© by Michaela Lipp

Turnier

Das Turnier der Ritter ist im vollen Gange. Ich sehe immer wieder zu, wie die Recken auf ihren Pferden aufeinander zureiten und sich mit Stangen versuchen, gegenseitig herunter zu werfen. Sie sind schwer gepanzert, und man erkennt diese Männer kaum.
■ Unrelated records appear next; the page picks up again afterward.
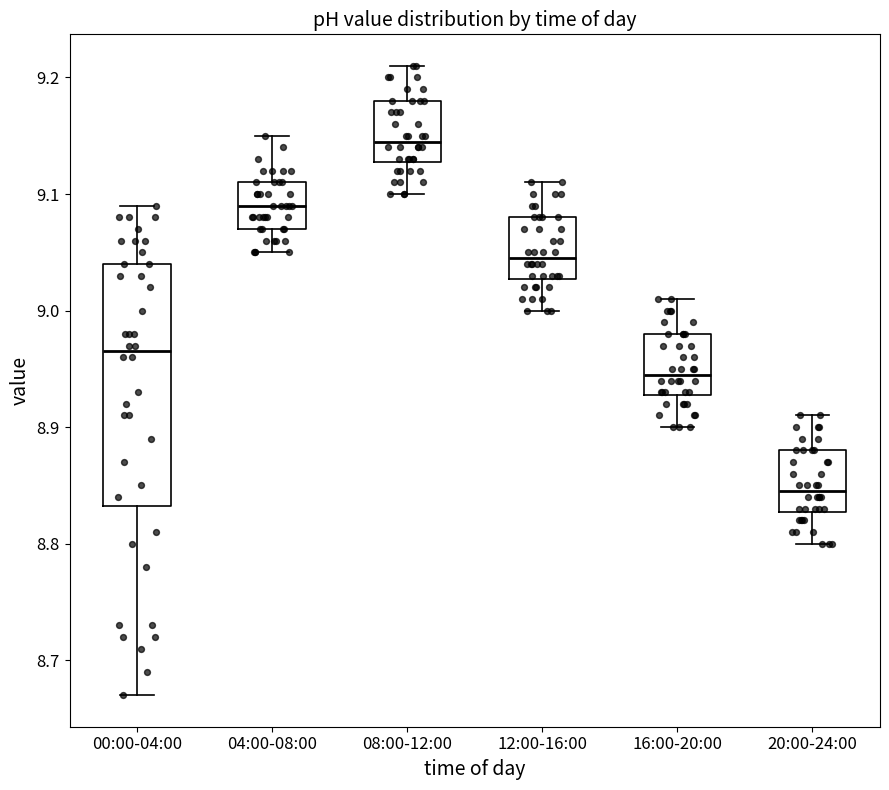

Comparing the boxes themselves (not the whiskers), which one is the tallest?

00:00-04:00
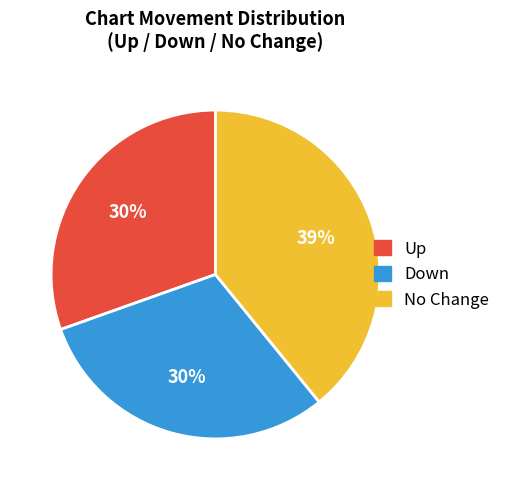

Which category has the biggest portion of the pie?

No Change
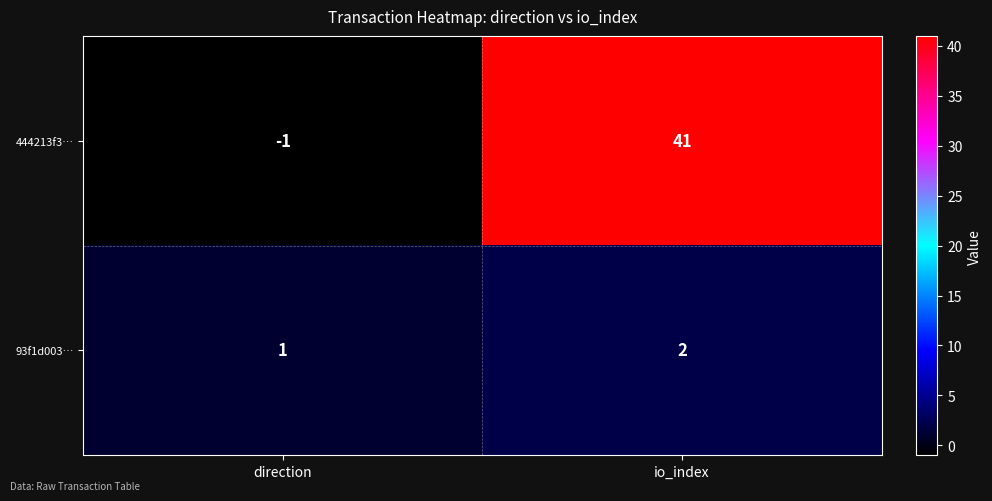

What is the difference between the maximum and minimum values in the 444213f3… series?

42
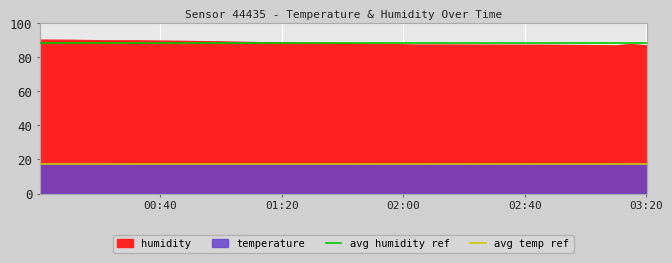

What is the approximate value of avg temp ref at 01:20?

17.3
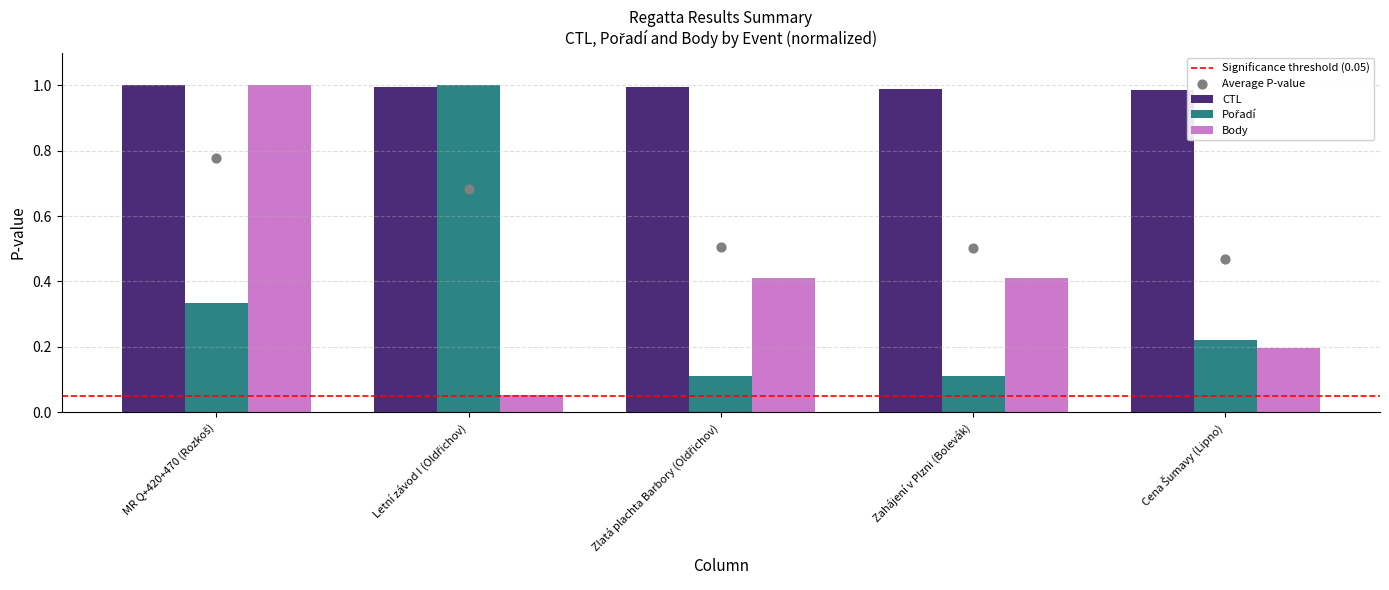

What are all the series names shown in the legend?

CTL, Pořadí, Body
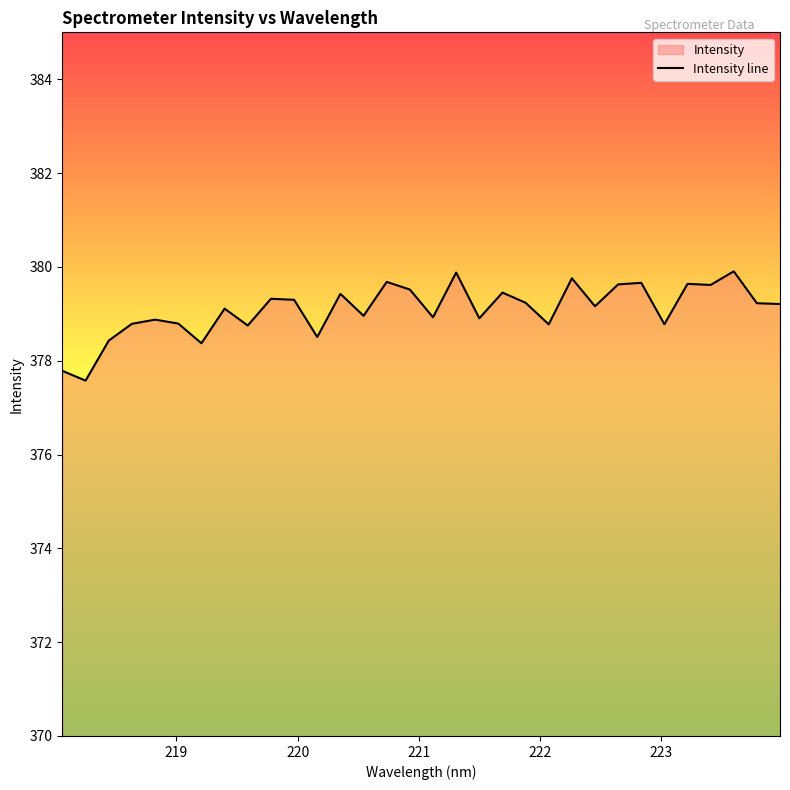

What is the maximum value shown in the chart?

379.9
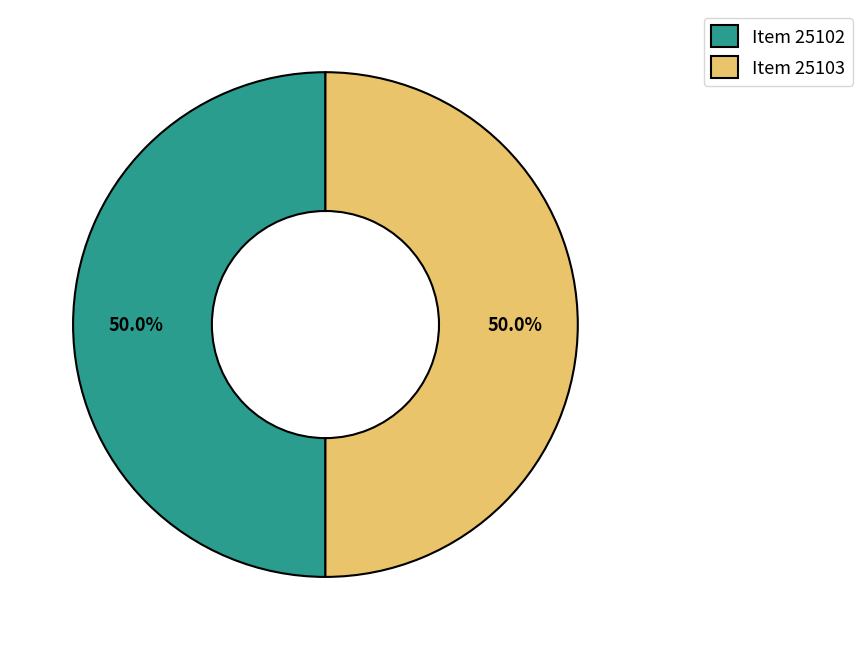

How many segments does this pie chart have?

2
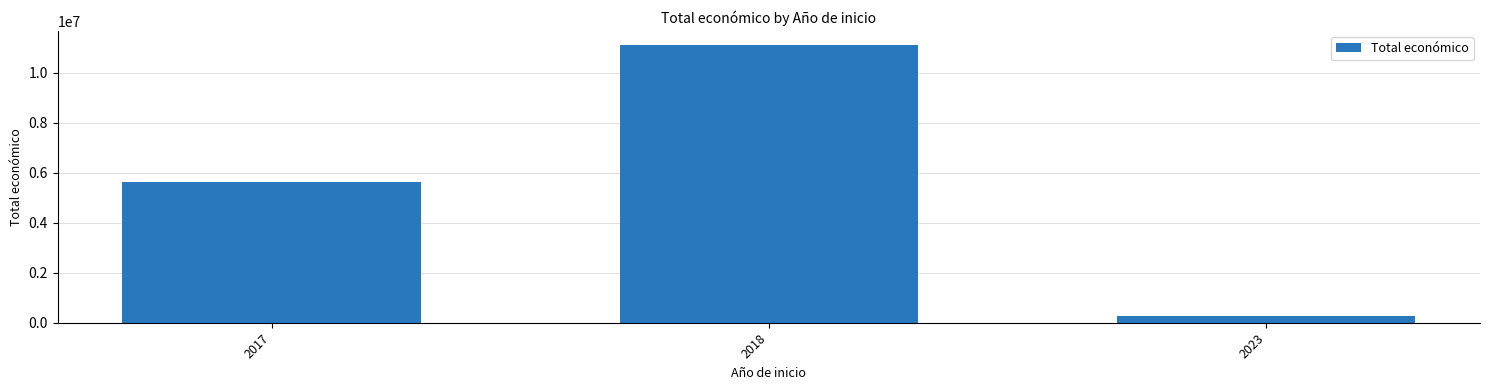

Reading left to right, what are all the values shown in this chart?

5614314	11114368	279355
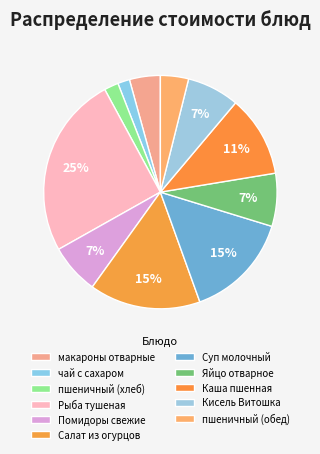

How many segments does this pie chart have?

11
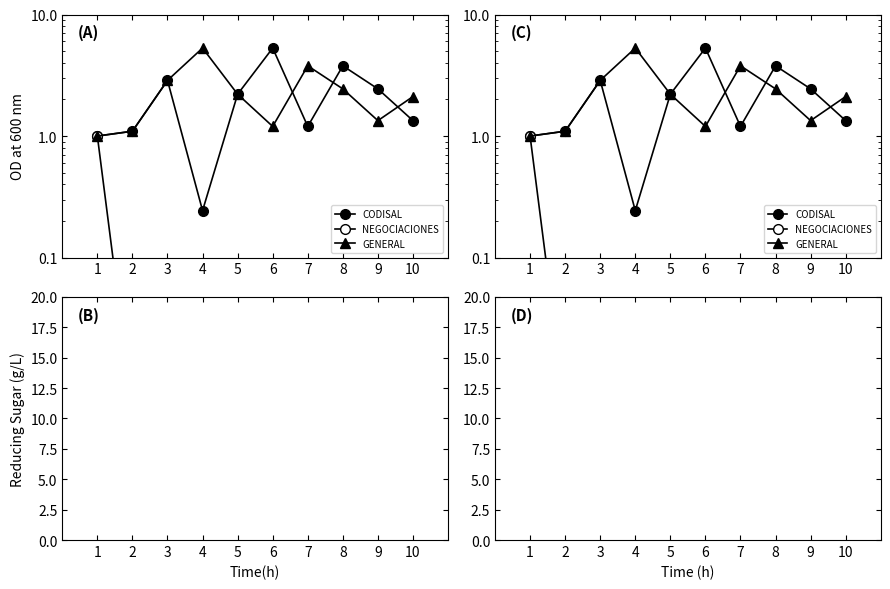

Where does the CODISAL series first go above 254?

3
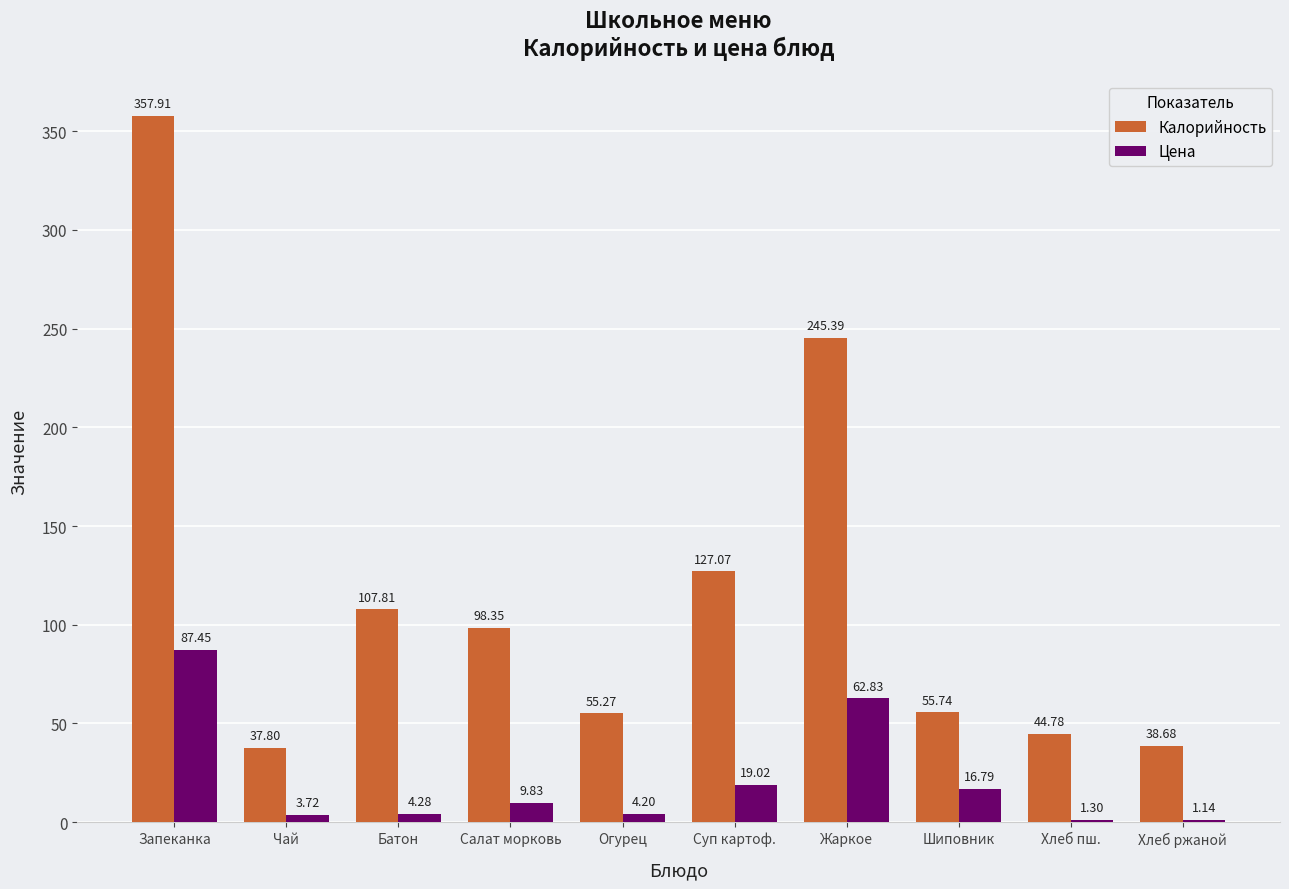

True or false: Цена has a value of 9.8 at Салат морковь.

True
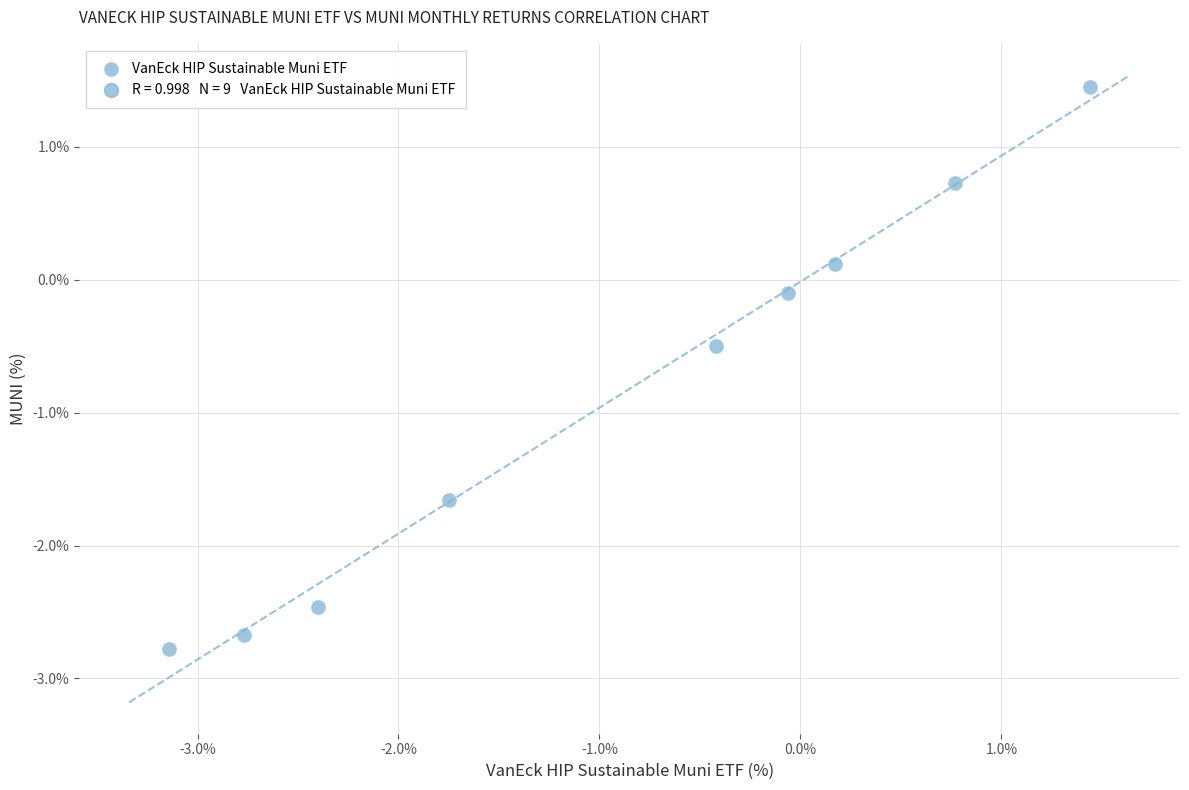

What is the average Y value?

-0.9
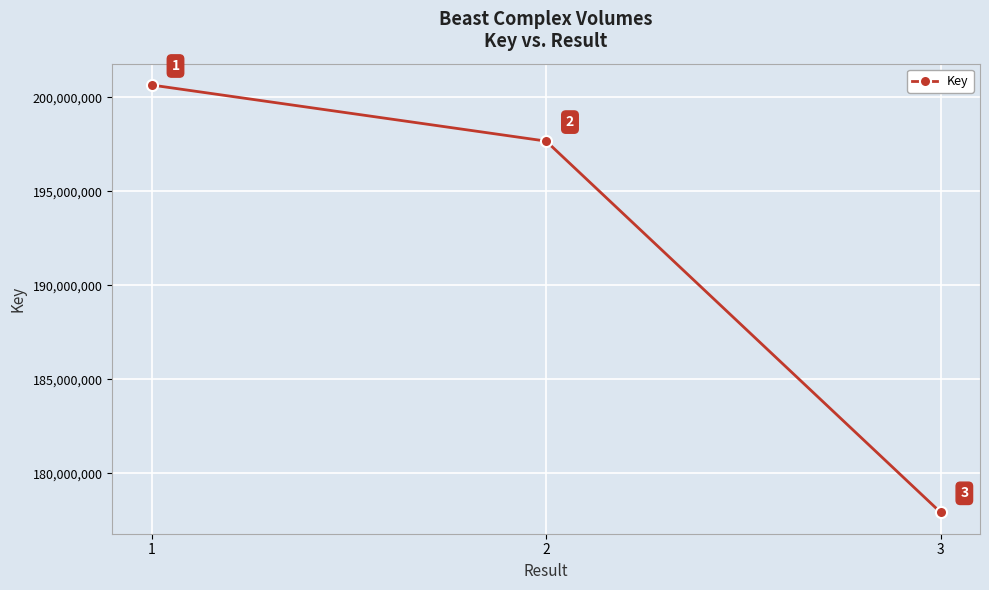

Reading left to right, transcribe all the data shown in this chart.

200654415	197670383	177918749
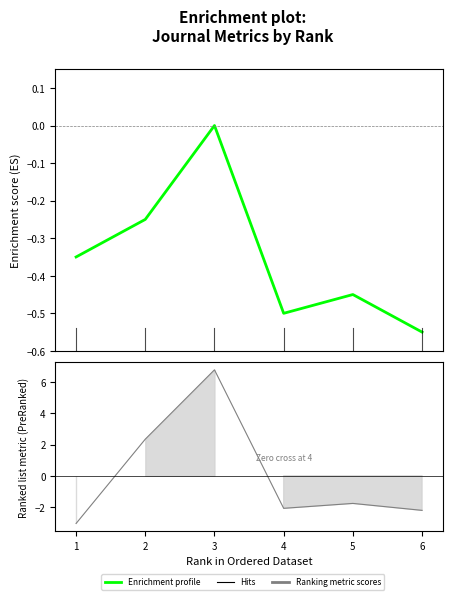

How many values in the Total Refs. series are below -1?

4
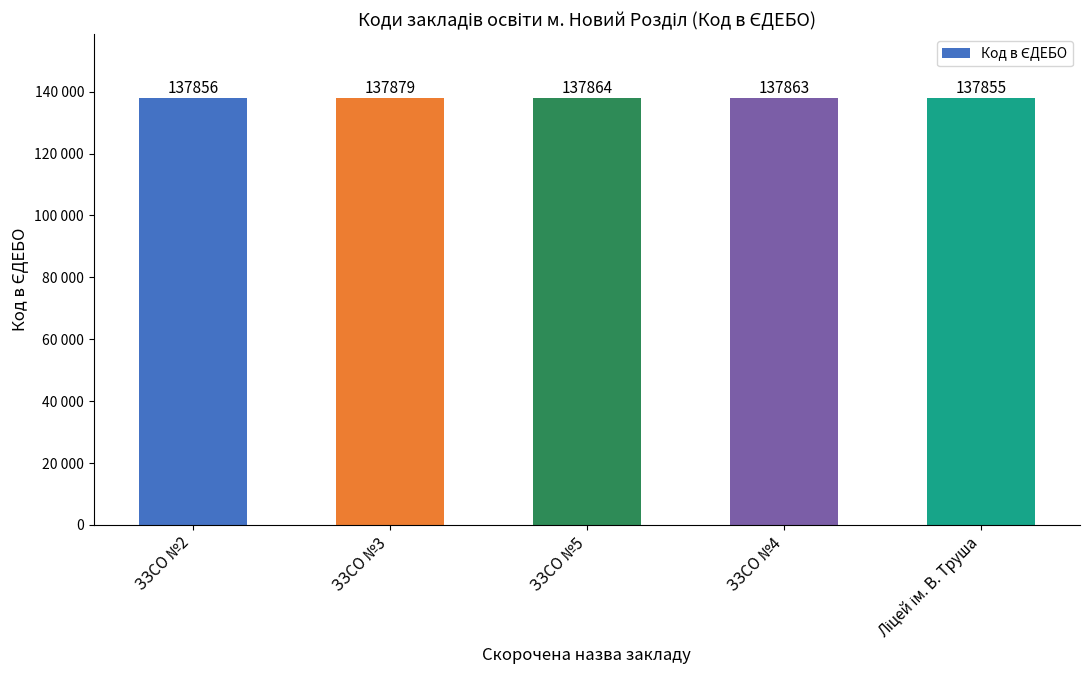

What is the change in value from ЗЗСО №2 to ЗЗСО №5?

+8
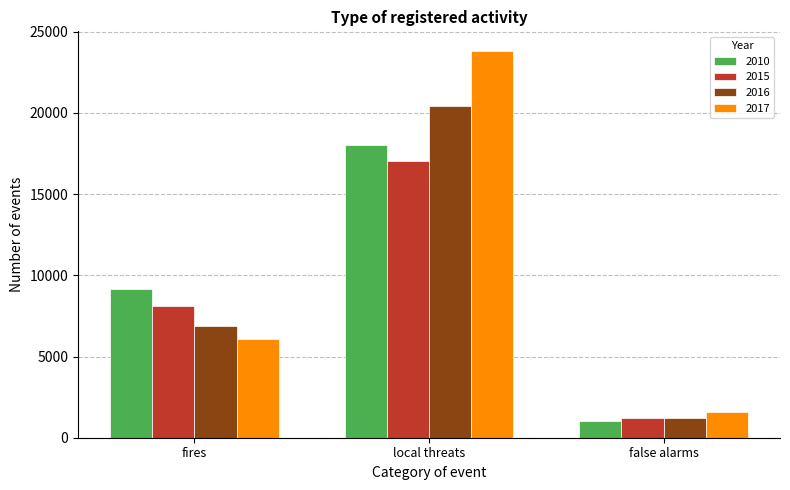

What is the difference between the maximum and minimum values in the 2010 series?

16973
Mein Held ist Isidor. Er trägt mein Tuch bei sich. Ich habe mir von den Näherinnen alle Taschentücher in grün färben lassen. Eine schöne Farbe. Grün wie meine Augen.

Isidor ist auch schön. Er hat blaue Augen und dunkle Haare. Er ist groß und stark. Von ihm würde ich mich gerne küssen lassen. Und auch anderes, von dem die Mägde immer schwärmen.

Bisher hat das noch nie jemand gemacht. Mein Vater sagt immer: „Mädchen, du wartest noch 2 Jahre, dann bist du 13, dann suchen wir dir einen Mann.“ Nun ich bin eben noch zu jung.

Aber schwärmen tue ich schon für Isidor. Meine Mutter ist schon lange tot. Sie ist an der Seitenkrankheit gestorben. Aber Papa hat nochmal geheiratet, eine schöne Frau. Hermine heißt sie. Sie ist aber keine so gute Mutter für mich, finde ich. Sie trägt schöne Kleider, immer blaue Tücher. Darum bin ich auf die Idee mit der grünen Farbe gekommen. Und sie riecht nach Parfum. Auf ihren Taschentüchern ist getropftes Öl von Rosen.

Mein Vater ruft nach mir: „Hera, Liebes, komm her, ich zeige dir etwas, bald ist der Endkampf!“

Eigentlich mag ich Kämpfe nicht. Aber es ist bei diesen Turnieren etwas Anderes. Es fließt selten Blut, und noch weniger oft sterben die Menschen dabei. Und es gibt etwas Lustiges: Die Ritter werden an Ketten gehangen und mit Wasser durchgespült, wenn sie mal müssen. Sie sind in ihre Rüstungen geschmiedet und bleiben den ganzen Tag darinnen.

Ich finde das spannender, wenn ich von dem Turm aus dabei zusehe, als das Turnier selbst. Wenn man auf Befehl Wasser lassen soll oder gar Anderes. Da kann der Knecht auch schon einmal seinen Herrn anfeuern müssen.

Aber von der Kemenate aus sehe ich das ja nicht. Nun komme ich meines Vaters Ruf nach, setze mich neben ihm.

Hermine sitzt auf der anderen Seite. Mein Bruder ist noch zu klein, um am Turnier teilzunehmen. Er spielt zu Füßen Hermines mit seinen Strohpferden, die ich ihm gebastelt habe. Warum er nur so dunkle Locken hat? Papa und ich sind doch hellhaarig- Das ist schon komisch.

Nun reitet Isidor an. Ich sehe ihm nach. Ob Papa ihn für mich ausgesucht hat? So als König kann er das schon. Isidor ist ein sehr starker Mann und schon lange an Papas Hof.

Ja, Isidor wirft seinen Gegner mit Leichtigkeit vom Pferd. Wie schön er aussieht, so als Sieger. Dann holt er aus seiner Rüstung mein Tuch heraus.

Sehe ich da ein blaues Taschentuch? Er verbirgt es hastig in der Hand. Hermine hält sich die Hand vor den Mund und sieht Papa an.

Der ist jetzt ziemlich ärgerlich. Ich sehe es sofort an seinen Mundwinkeln. Er steht auf und schickt mich mit meinen kleinen Bruder weg. Warum darf ich nicht bei der Siegerehrung dabei sein? Meinen Helden bewundern? Aber wenn Papa etwas befiehlt … Ich folge und ziehe mich zurück.

Beim nächsten Turnier sitze ich alleine bei Papa.

Isidor und Hermine sind weg.

Ein anderer Ritter hat diesmal mein grünes Taschentuch in seiner Rüstung.

Bitte gewinne du für mich! Papa braucht einen Nachfolger!